LAS VEGAS – Researchers have figured out how to leverage the reach of online advertising networks to distribute javascript of their choosing, creating the equivalent of a botnet of ad impressions capable of crashing underlying webservers or distributing malware on a massive scale for pennies on the dollar.
Jeremiah Grossman and Matt Johansen of White Hat Security presented their research today at Black Hat USA 2013, research that did not include a zero-day vulnerability or exploit. All they had to do was buy an ad.
“We’re not really hacking stuff. We’re just using the Web the way it was meant to be used,” Grossman said. “We are using it for our own purposes and there are no solutions.”
Grossman has been a fixture at Black Hat for many years, delivering revolutionary research along the way on Web-based attacks such as clickjacking and cross-site scripting. With today’s attack, a hacker could spend relatively few dollars with one of the popular ad networks such as DoubleClick or AdSense and exploit a fundamental Web infrastructure shortcoming to distribute their code and let the ad network do the heavy lifting.
“When you go to any webpage, that page controls your browser as long as you’re there to make any request you want to any location on the planet,” Grossman said. “So the nature of the problem is that when you put code on an ad network, that code gets in front of a lot of people and now we control a whole lot of browsers. It’s the Web infrastructure. When you go to a website, it’s pulling in images and resources from all over the Web—and you want it to be able to do that. We’re using the exact same features [to our advantage].”
The end result for the hacker could range from a simple denial-of-service attack against a webserver to using the scale of the browsers viewing an ad to brute force password hashes. The cost too is relatively inexpensive for an attacker.
“It all depends on how much money you want to spend. For a DDoS attack, for mere dollars we could bring down one Apache server very quickly for probably under $10 and hold it down for a long time,” Grossman said. “I don’t know if it has good DDoS protection how much it would cost us, but it probably wouldn’t cost $100. This means that anyone without DDoS protection is susceptible to a $10 attack that could bring them down.”
Johansen said there are benefits to hacking this way versus other means such as a traditional distributed denial-of-service attack, search engine poisoning or drive-by downloads, as examples.
“It’s not a botnet because it’s not persistent. That’s a good thing because it all goes away, no traces,” he said. “It’s very easy too; the code isn’t crazy.”
Once javascript is on the ad network and gets distributed, it runs in the user’s browser; the attacker would have control as long as the user is on the page hosting the ad. During a demonstration, Grossman and Johansen said one ad network enabled them to select keywords to target with their ad, topical channels, even geolocation for the distribution of their ad. The ad network failed to properly validate their javascript—which was not malicious; their ad was a nondescript banner promising a free 30-day trial. In one day, more than 8,000 impressions were loaded onto browsers—in this case one impression would correlate to one bot in a botnet—and their generic ad landed them 15 clicks.
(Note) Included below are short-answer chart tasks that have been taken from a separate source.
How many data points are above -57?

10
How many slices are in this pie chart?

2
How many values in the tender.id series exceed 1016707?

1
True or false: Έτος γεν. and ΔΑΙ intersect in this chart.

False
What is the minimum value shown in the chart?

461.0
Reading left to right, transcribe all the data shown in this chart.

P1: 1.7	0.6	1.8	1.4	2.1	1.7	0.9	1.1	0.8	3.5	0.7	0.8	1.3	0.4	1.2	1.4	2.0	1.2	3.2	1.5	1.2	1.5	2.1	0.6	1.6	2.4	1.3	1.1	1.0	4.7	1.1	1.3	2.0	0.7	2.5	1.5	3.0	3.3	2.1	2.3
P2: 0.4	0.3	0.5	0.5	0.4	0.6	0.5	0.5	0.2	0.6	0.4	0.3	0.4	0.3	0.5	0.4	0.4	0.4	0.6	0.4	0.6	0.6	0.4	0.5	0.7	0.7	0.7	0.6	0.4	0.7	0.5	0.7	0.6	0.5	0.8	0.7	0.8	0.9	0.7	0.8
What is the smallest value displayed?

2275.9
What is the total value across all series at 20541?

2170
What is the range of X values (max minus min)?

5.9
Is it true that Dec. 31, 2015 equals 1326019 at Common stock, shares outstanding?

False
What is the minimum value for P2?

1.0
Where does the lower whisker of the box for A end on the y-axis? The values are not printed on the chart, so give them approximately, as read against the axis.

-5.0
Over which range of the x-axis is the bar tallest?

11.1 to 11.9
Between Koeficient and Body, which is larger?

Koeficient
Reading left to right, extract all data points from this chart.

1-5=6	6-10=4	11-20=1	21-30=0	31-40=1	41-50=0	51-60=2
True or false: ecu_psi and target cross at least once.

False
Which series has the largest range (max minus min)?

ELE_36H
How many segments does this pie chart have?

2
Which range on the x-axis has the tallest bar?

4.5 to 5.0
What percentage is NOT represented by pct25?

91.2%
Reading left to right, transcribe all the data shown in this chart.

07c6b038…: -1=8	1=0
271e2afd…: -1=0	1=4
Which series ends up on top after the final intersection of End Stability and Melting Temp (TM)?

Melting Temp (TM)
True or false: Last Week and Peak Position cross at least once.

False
They could also, via the same technique, force browsers to make as many requests as they wanted in order to DDoS the underlying webserver. Most browsers have a built-in protection, a connection limit for stability purposes that maxes out at six to eight connections. Those connections are tied to the HTTP protocol handler, Grossman and Johansen said. They demonstrated a script that was set to loop 300 times, but was limited to six connections, proving that the limiter worked. In Firefox, however, if they switched out of HTTP to FTP, they could get their 300 connections and crash the webserver.
“We’re able to bypass these connection limits, and in this case, cause Apache some pain,” Johansen said. With this loop running constantly again their Apache server, the researchers said they were currently averaging 1.5 million connections per hour on 256 concurrent connections.
“Our Apache server is feeling it,” Johansen said of the server which was hosted on an Amazon instance. “Hosting it on Amazon is more expensive than the hack.”
As for solutions, even Grossman and Johansen are stumped.
“We don’t know who is responsible, who is culpable. It’s everybody’s problem,” Grossman said. “The browser can’t do anything about it without breaking the web. The ad vendors can’t do anything about it because their business model prevents it. The user isn’t a victim either because we’re using their browser temporarily to attack someone else, and we’re not negatively impacting them.”
NoScript could be a mitigation, Johansen said, against certain attacks but would likely be unfeasible because users would not be incentivized to install the browser extension just to protect others.
“And with respect to DDoS, NoScript wouldn’t help because we could have done it all with HTML,” Grossman said. “If you’re going to turn off HTML, nothing will work.”